**Information**
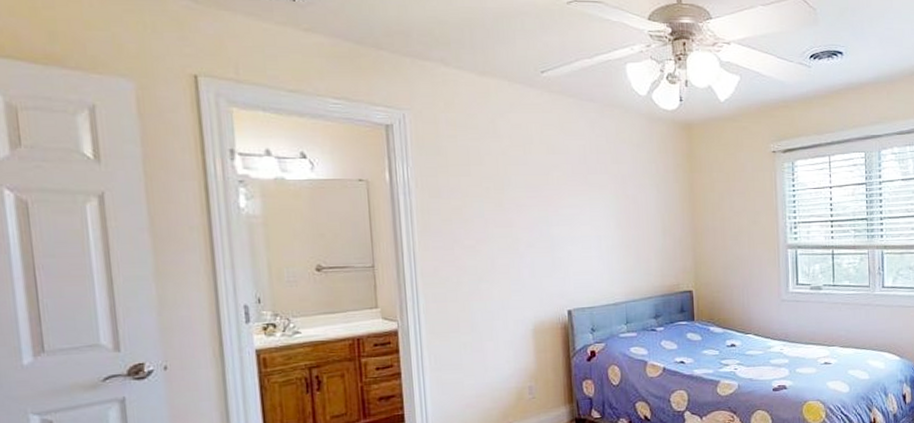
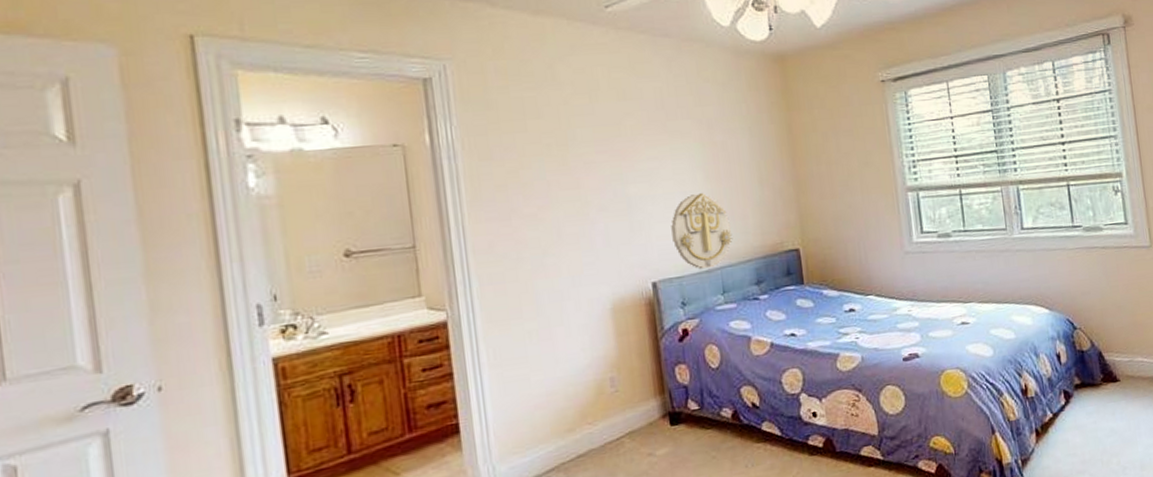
wall decoration: none [586,237,637,302] -> present [671,192,733,270]

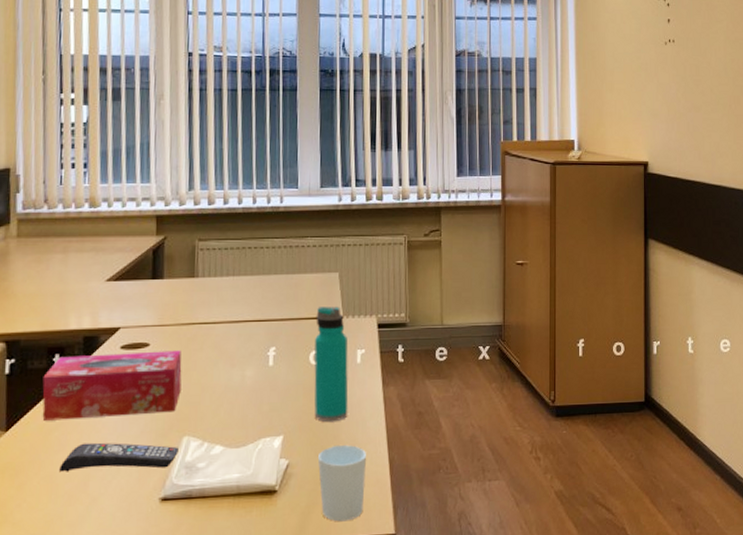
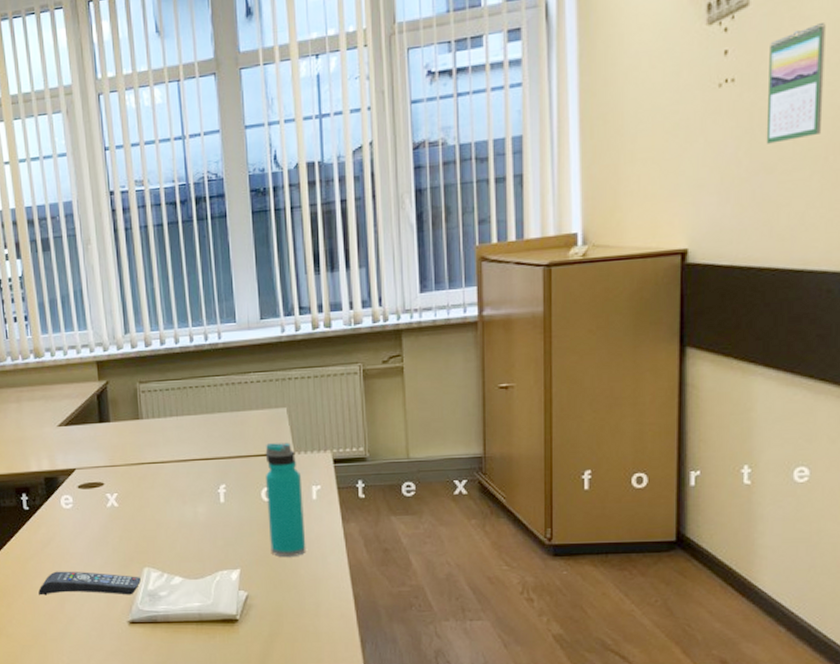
tissue box: present [42,350,182,421] -> none [14,489,137,551]
cup: present [318,444,366,522] -> none [278,579,329,652]
calendar: none [694,12,727,91] -> present [766,23,826,144]

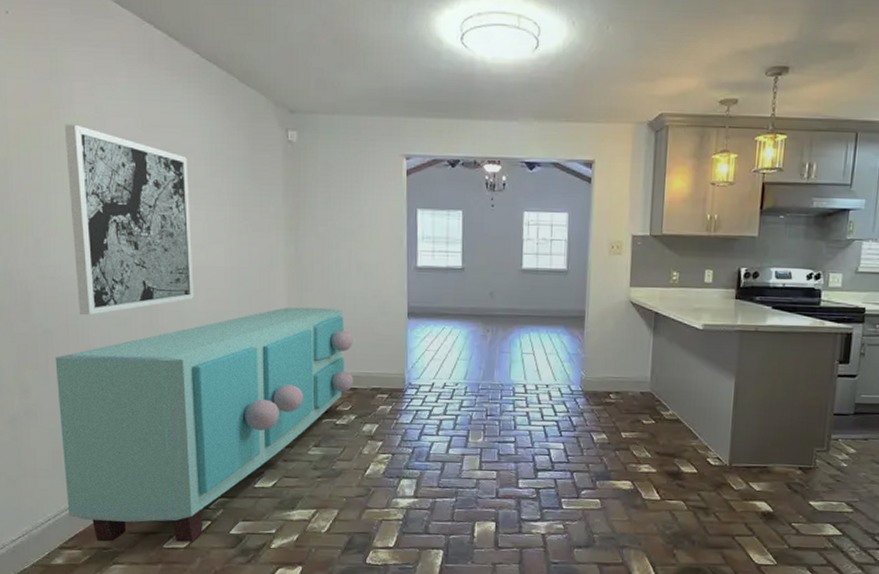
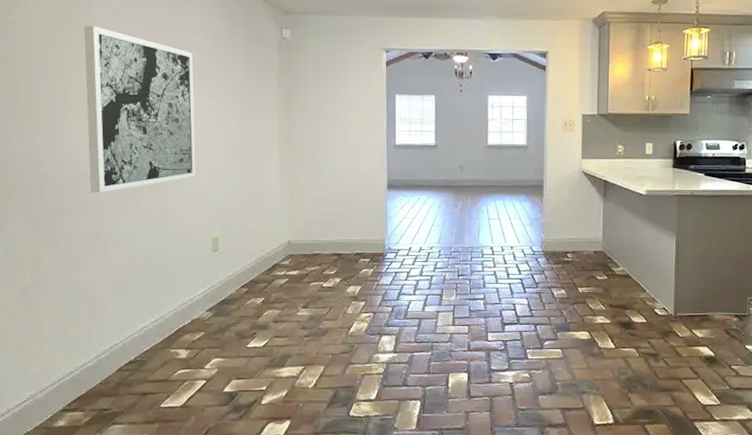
sideboard: present [55,307,354,543] -> none [66,182,339,403]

**To do**
Only the lines from the one with "cup: present [318,444,366,522]" to the last line of the listing, inclusive, are to be set down, exactly as they stand and without pictures.

**Exercise solution**
cup: present [318,444,366,522] -> none [278,579,329,652]
calendar: none [694,12,727,91] -> present [766,23,826,144]

sideboard: present [55,307,354,543] -> none [66,182,339,403]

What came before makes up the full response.